I have a deep love for Ina Gartner's food. She cooks with such a simple yet flavorful appreciation of the ingredients, which are never processed and really allows the taste of the ingredients to shine. So "turkey meatloaf " may not sound so special as ground turkey meat on it's own would not be the best meat ever, but cooked with the right additional flavors this meat is so perfect for meatloaf, you'll see... Ina uses a recipe that is similar, but not gluten free and she uses chicken stock which honestly is not necessary so I use water. I've made it both ways, you wouldn't notice a difference. And I use ketchup instead of tomato paste, I don't think tomato paste tastes real great so I tried using ketchup instead and it is really yummy, plus then you need 2 less ingredients.

It is one of those foods that could have remained out of my gluten free taste buds, except for my absolute favorite bread... Udi's either the white or wheat will be great. Found at most grocery stores in the frozen section, which is what keeps it so fresh. If you are gluten free you MUST buy this bread, lots of people also enjoy another bread called Rudi's. confusing and such similar names, I still prefer Udi's.. Soon I will update my favorite foods to buy.
Now for the recipe.

1 package of ground turkey meat, the 85/15 fat content is best but I make it with the super lean as well. I just add a few tablespoons more of olive oil and a few extra tablespoons more water as well.
1 med onion chopped
1/3 cup Worcestershire sauce
ketchup
1 tablespoons of Italian seasoning
2 teaspoons sea salt
2 teaspoons ground pepper
1/3 cup water
2-3 pieces of Udi's bread toasted till light brown and chopped fine
1 egg
olive oil

In a saute pan with a few tablespoons of olive oil saute the onion until translucent not all the way cooked and add the Worcestershire sauce, water, 3 tablespoons ketchup, 1 teaspoon salt, Italian seasoning, and ground pepper. Simmer on med low for a few minutes until this mixture is thickened.

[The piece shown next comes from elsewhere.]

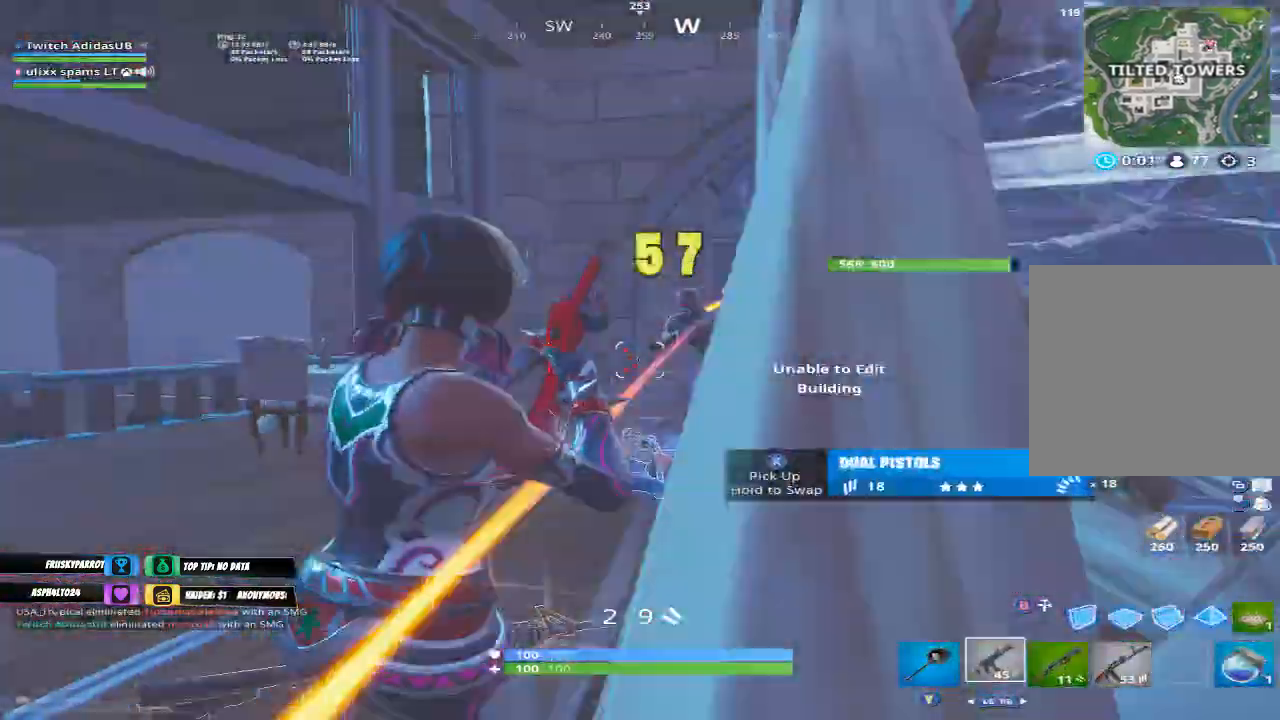
{"buttons": ["L2", "R2"], "left_stick": "left", "right_stick": "down-left", "events": [[33, "L1", "up"], [33, "L3", "up"], [233, "right_stick", "up-right"], [300, "left_stick", "up"], [333, "R2", "down"], [367, "right_stick", "up-left"], [400, "L2", "down"], [400, "R3", "down"], [400, "left_stick", "left"], [433, "right_stick", "down-left"], [500, "R3", "up"]]}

In a large mixing bowl mix the ground turkey, ground pepper, sea salt, egg, toasted bread crumbs, and the above onion mixture with a potato masher until well combined. On a baking sheet lay foil over the top and spray with non stick spray. Pour the meat mixture onto baking sheet and form a large egg shaped mound. Squeeze ketchup in a zigzag motion back and forth until most of the top is covered in ketchup. Sprinkle a small amount of Italian seasoning on top as well as fresh ground pepper. Cook 40 min in 350 degree preheated oven or until meat is cooked through.



Serve with your favorite oven roasted root vegetable. Parsnips and carrots with finely chopped onion is a nice option. Chop the vegetables to desired bite size, drizzle olive oil on top, season with sea salt, ground pepper and Italian seasoning or fresh herbs if you have a favorite or some in your garden, rosemary and thyme make great combinations. With clean hands massage them all and make sure they are all equally coated with the oil and seasonings. Bake on 425 for 20 or more minutes until they are tender.